The Affordable Care Act improved access to highly effective, long-term contraceptives, without a cost barrier. Under the ACA, health policies that took effect on or after August 1, 2012 are required to cover — with no cost-sharing — at least one version of each FDA-approved contraceptive method for women. This includes sterilization, IUDs, and implants, which often had considerable up-front costs prior to the ACA.
Frequently asked questions about women's health coverage
Does the ACA require infertility treatment to be covered by health insurance?
Infertility treatment is not an essential health benefit under the ACA. However, 19 states have laws that require at least some coverage for infertility treatment on state-regulated health plans (which include health plans that individuals and businesses purchase from an insurance company).
Is contraception covered by health insurance?
Under the ACA’s rules, health plans effective on or after August 1, 2012 are required to provide all FDA-approved contraceptive methods for women, including sterilization, with no cost-sharing. This means that at least one version of every type of contraceptive is covered at no cost to a patient.

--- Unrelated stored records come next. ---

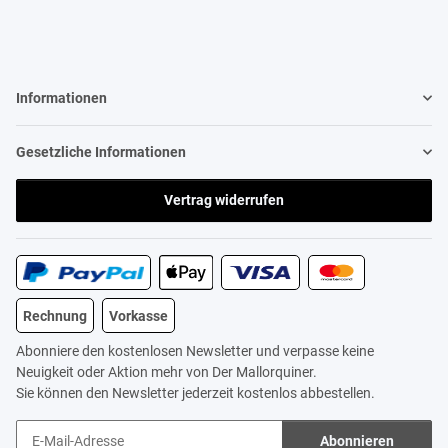
Informationen
Gesetzliche Informationen
Vertrag widerrufen
Rechnung
Vorkasse
Abonniere den kostenlosen Newsletter und verpasse keine
Neuigkeit oder Aktion mehr von Der Mallorquiner.
Sie können den Newsletter jederzeit kostenlos abbestellen.
Abonnieren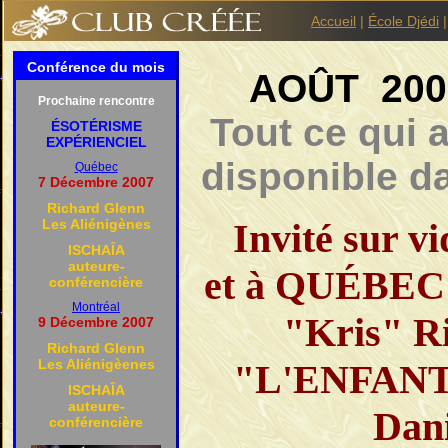
Accueil
|
École Djédi
Conférence du mois
AOÛT 200
Prochaine rencontre
Tout ce qui 
ÉSOTÉRISME
EXPÉRIENCIEL
disponible da
Québec
7 Décembre 2007
Richard Glenn
Les Aliénigènes
Invité sur v
ISCHAÎA
auteure-
et à QUÉBEC
conférencière
Montréal
"Kris" Ri
9 Décembre 2007
Richard Glenn
Les Aliénigèenes
"L'ENFANT
ISCHAÎA
auteure-
Dan
conférencière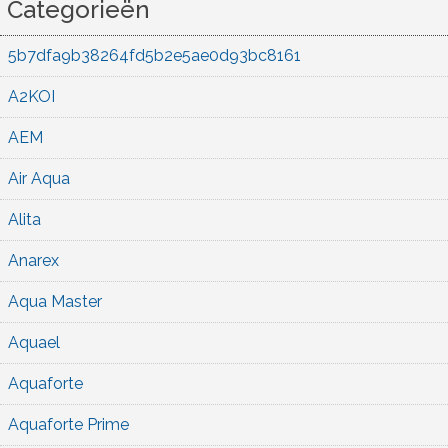
Categorieën
5b7dfa9b38264fd5b2e5ae0d93bc8161
A2KOI
AEM
Air Aqua
Alita
Anarex
Aqua Master
Aquael
Aquaforte
Aquaforte Prime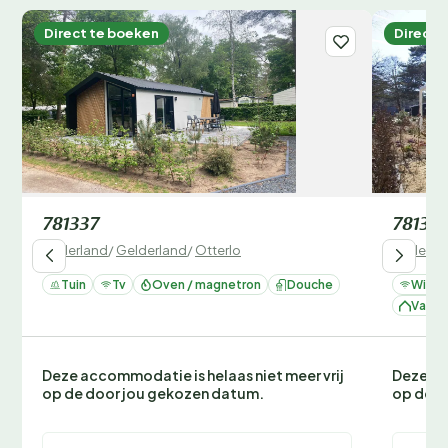
Direct te boeken
Direct 
781337
78133
Nederland
/
Gelderland
/
Otterlo
Nederla
Tuin
Tv
Oven / magnetron
Douche
Wifi
Vakan
Deze accommodatie is helaas niet meer vrij
Deze ac
op de door jou gekozen datum.
op de d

But plan issuers with moral or religious objections can get an exemption from the contraceptive coverage mandate. And although the Obama administration created an accommodation that would allow women on exempt plans to obtain zero-cost contraception, the Trump administration made that accommodation optional for plan issuers.
However, the Biden administration proposed a rule change in 2023 that would eliminate the moral objection pathway for an exemption, and that would also ensure access to zero-cost contraception even if a woman is covered by a plan that has a religious exemption.
The Centers for Medicare and Medicaid Services issued FAQs in 2022 and 2024 clarifying a variety of details about contraceptive coverage. They note, for example, that health plans must fully cover necessary services that go along with tubal ligation, such as anesthesia, and that emergency contraception must be covered just like other forms of contraception.
How can I find a health plan that covers maternity care?
And thanks to the ACA, being pregnant is no longer considered a pre-existing condition, which means pregnant women (and expectant fathers) can buy health insurance in the individual market in every state — assuming they are applying during open enrollment or have a qualifying event that allows them to enroll.
Do ACA health plans coverage abortion?
Whether your ACA plan covers abortion depends on the state where you live. In more than half of the states, health plans sold through the marketplace are not allowed to cover abortions except for circumstances involving rape, incest, or the mother’s life being in danger. However, eight states require all state-regulated health plans to cover abortion services.